▶ _Lista de actividades_
1. Indica qué cifras destaca a diario la sección de las emisiones de noticias, según la columna sobre la peste.
2. Resume en dos oraciones la columna sobre la peste.
3. Prolonga la columna sobre la peste a partir del punto en que termina.

▶ _Fragmento de página_
Hoja suelta de opinión del profesor Gilberto Loaiza Cano. Licenciado en Filología, Master en Historia y Doctor en Sociología. Profesor titular del Departamento de Filosofía, Universidad del Valle. Premio Ciencias Sociales y Humanas, Fundación Alejandro Ángel Escobar, 2012. Línea de investigación: Historia intelectual de Colombia.

viernes, 2 de julio de 2021

Memoria de la peste

 

Donde morir es fácil

Pintado en la Pared No. 233

 

La peste ha provocado muertes masivas diarias registradas en conteos más o menos detallados. Todos los días, las emisiones de noticias contienen una sección que destaca las cifras de muertes, de pruebas, de nuevos contagios, de recuperados. Esa información se volvió rutinaria, a veces acompañada de análisis y prospecciones de alguna utilidad para la audiencia; otras veces es una información rápida, deshilvanada, sin ningún acompañamiento gráfico que permita percibir mejorías y empeoramientos de la situación general.

▶ _Datos almacenados_

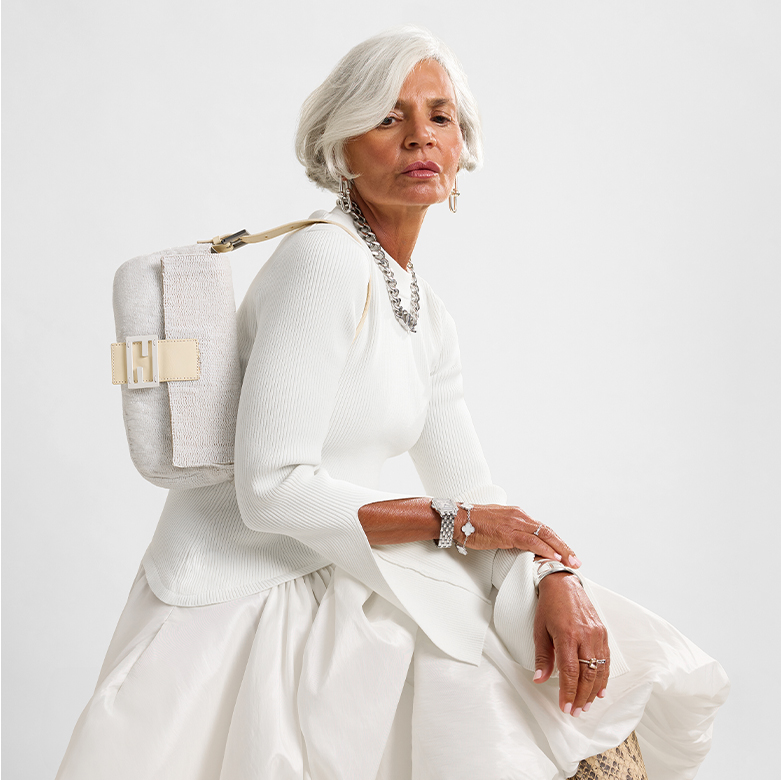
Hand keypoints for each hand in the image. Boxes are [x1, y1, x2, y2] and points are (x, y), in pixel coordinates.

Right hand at [453, 504, 580, 567]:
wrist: (456, 519)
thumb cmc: (472, 523)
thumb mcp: (496, 525)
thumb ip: (509, 531)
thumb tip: (516, 543)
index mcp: (517, 514)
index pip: (542, 528)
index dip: (556, 541)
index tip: (565, 553)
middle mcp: (519, 516)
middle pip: (548, 531)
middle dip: (564, 547)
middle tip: (575, 560)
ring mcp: (514, 523)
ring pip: (544, 536)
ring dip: (560, 550)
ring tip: (569, 562)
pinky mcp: (507, 533)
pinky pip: (531, 541)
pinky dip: (545, 549)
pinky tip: (553, 557)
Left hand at [533, 573, 609, 715]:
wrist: (563, 584)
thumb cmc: (549, 606)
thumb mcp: (540, 630)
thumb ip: (542, 657)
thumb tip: (539, 679)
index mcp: (566, 635)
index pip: (569, 672)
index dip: (568, 692)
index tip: (565, 706)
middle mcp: (584, 636)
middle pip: (586, 675)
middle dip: (581, 696)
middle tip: (576, 711)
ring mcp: (596, 634)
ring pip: (599, 670)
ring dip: (593, 691)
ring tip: (586, 704)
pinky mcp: (602, 632)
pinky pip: (606, 659)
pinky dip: (604, 676)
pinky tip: (600, 689)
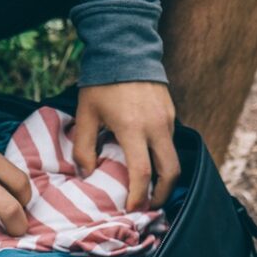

▶ _Resultados por tarea_
1. Las cifras de muertes, de pruebas, de nuevos contagios y de recuperados.

2. La peste ha provocado muertes masivas diarias que se registran en conteos más o menos detallados, y las emisiones de noticias dedican cada día una sección a las cifras de muertes, pruebas, nuevos contagios y recuperados. Esa información se volvió rutinaria: a veces va acompañada de análisis y prospecciones de alguna utilidad, y otras veces es rápida, deshilvanada y carece de apoyo gráfico que permita percibir mejorías o empeoramientos.

3.
Durante los primeros meses nos sorprendía la muerte diaria de cincuenta personas; luego eran más de cien y se nos ocurrió hacer analogía con la caída diaria de un avión de pasajeros, a ver si de ese modo sentíamos algún impacto emocional. La muerte colectiva ha ido creciendo, pero la noticia diaria nos sigue pareciendo lejana, como si no nos incumbiera, como si esos aviones cayesen muy lejos de este país. Colombia es así, un país rudo con la muerte. El lamento es superficial, la solidaridad es un movimiento tenue, un aderezo sombrío de una conversación corriente. Lo peor del asunto es que no solamente la sociedad colombiana es así, nuestra clase política, nuestro gobierno son los principales difusores de esa rudeza, de eso que ahora llaman, técnicamente, “falta de empatía”.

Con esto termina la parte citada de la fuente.